Sur fond noir, un âne anthropomorphe se trouve assis de guingois sur un siège kaki et s’appuie nonchalamment sur une table ronde garnie d’une nappe aux motifs floraux à dominante rose : dès la première fraction de seconde, le choix esthétique de la pochette – très réussie au demeurant – du dixième album studio de Tindersticks évoque une compilation de raretés ou un album inédit de Sparklehorse. Passé l’effet de ce trompe-l’œil involontaire, on avance à pas feutrés dans cet univers si familier et rassurant, convaincu à l’avance de vivre encore de merveilleux moments, qu’ils soient empreints de joie révolue ou de noirceur immédiate.
L’introductif instrumental « Follow Me » annonce une ambiance toujours plus proche du septième art, sans aucun doute à force de collaborations avec Claire Denis. Ce n’est d’ailleurs pas un hasard si un récent projet de mini-films accompagnant chaque titre de l’album a vu le jour par l’entremise de l’équipe du Festival International du court-métrage de Clermont-Ferrand, en collaboration avec La Blogothèque, à la demande expresse du crooner en chef Stuart Staples. À cet incipit idoine s’enchaînent sans effort apparent les pièces maîtresses – n’ayons pas peur des mots – parmi lesquelles l’évidente « Second Chance Man » qui met d’emblée la thématique globale en perspective. Sur la forme, « Were We Once Lovers? » fait figure de suite logique de « Frozen » – titre issu de l’album studio précédent, « The Something Rain », 2012 – au même titre que « We Are Dreamers », niché un peu plus loin et interprété en compagnie de Jehnny Beth, momentanément échappée des impétueuses Savages dont l’album est paru le même jour que « The Waiting Room ».
La grande surprise de cet album à tendance plutôt sombre, c’est ce dansant et solaire « Help Yourself », porté par une rythmique et une orchestration qui nous emmènent tout droit chez Fela Kuti et Tony Allen, ce qui est particulièrement gonflé.

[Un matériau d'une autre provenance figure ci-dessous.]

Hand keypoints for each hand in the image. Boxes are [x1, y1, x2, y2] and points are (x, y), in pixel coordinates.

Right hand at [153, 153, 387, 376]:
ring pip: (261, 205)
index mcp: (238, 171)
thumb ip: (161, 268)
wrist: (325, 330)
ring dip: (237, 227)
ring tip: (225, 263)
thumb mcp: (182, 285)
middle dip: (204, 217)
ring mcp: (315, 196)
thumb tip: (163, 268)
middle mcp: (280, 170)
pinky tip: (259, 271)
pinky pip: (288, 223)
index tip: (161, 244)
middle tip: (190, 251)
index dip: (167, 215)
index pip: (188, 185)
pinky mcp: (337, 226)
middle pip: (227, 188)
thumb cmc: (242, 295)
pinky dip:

À la suite de cette escapade afrobeat, le fantôme vocal de Lhasa De Sela est convoqué sur « Hey Lucinda » comme pour prolonger la sublime ballade « Sometimes It Hurts » – présente sur « Waiting For The City », 2003. En effet, plus d’un lustre après le décès de son amie très chère, Stuart Staples s’est enfin décidé à exhumer et à inclure cet enregistrement qu’il ne parvenait plus à entendre sans peine.
Après le flou artistique monochrome mi-figue-mi-raisin de l’instrumental « Fear Of Emptiness », « How He Entered » fait montre d’une limpide mélancolie qui semble osciller entre reflets blafards de désillusion et lueur d’espoir. Quant au morceau-titre, extrêmement près de l’os, il est très certainement le plus introspectif et le plus noir de cette salle d’attente qui n’est pas près de diffuser de la musique d’ascenseur. Enfin, « Like Only Lovers Can » rappelle, avant de baisser le rideau, à quel point la musique des Tindersticks a quelque chose d’universel et de singulier à la fois. Et même si elle n’a jamais respiré la joie, elle continue par sa simple beauté à nous apporter le réconfort dont on a si souvent besoin.